- Ziabar
- Coordinates: 37°25′35″N 49°14′40″E﻿ / ﻿37.42639°N 49.24444°E
- Country: Iran
- Province: Gilan
- County: Sowme'eh Sara
- District: Ziabar
- Established as a city: 2023

Population (2016)
- • Total: 3,603
- Demonym: Ziabari
- Time zone: UTC+3:30 (IRST)

= Ziabar =

City in Gilan province, Iran

Ziabar (ضيابر) (Note: Also romanized as Zeyābar, Ẕīā’ Bar, Ẕīābar, and Zīyā’ Bar; also known as Ziabera; formerly known as Gaskar) is a city in, and the capital of, Ziabar District in Sowme'eh Sara County, Gilan province, Iran. As a village it was the capital of Ziabar Rural District until its capital was transferred to the village of Chakuvar. The history of Ziabar dates back to 14th century.

==Demographics==
The people of Ziabar mostly speak the Gilaki language. Their main occupations are in farming (mainly rice) and in the wood industry.

===Population===
At the time of the 2006 National Census, Ziabar's population was 3,388 in 970 households, when it was a village in Ziabar Rural District of the Central District. The following census in 2011 counted 3,490 people in 1,099 households. The 2016 census measured the population of the village as 3,603 people in 1,193 households. It was the most populous village in its rural district.

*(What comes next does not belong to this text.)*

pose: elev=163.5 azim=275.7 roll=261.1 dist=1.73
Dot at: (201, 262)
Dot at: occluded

In 2021, the rural district was separated from the district in the formation of Ziabar District. The village of Ziabar was converted to a city in 2023 and its first mayor was introduced in November of the same year.

==Culture==
At the time of the Persian New Year, the women of Ziabar bake sweets known as halva-ye Ziabar, made with rice flour, wheat flour, fenugreek, cardamom, cumin, violets, walnuts, ginger, nettle, nutmeg, and local oil.

The traditional bazaar of Ziabar is held on Mondays every week.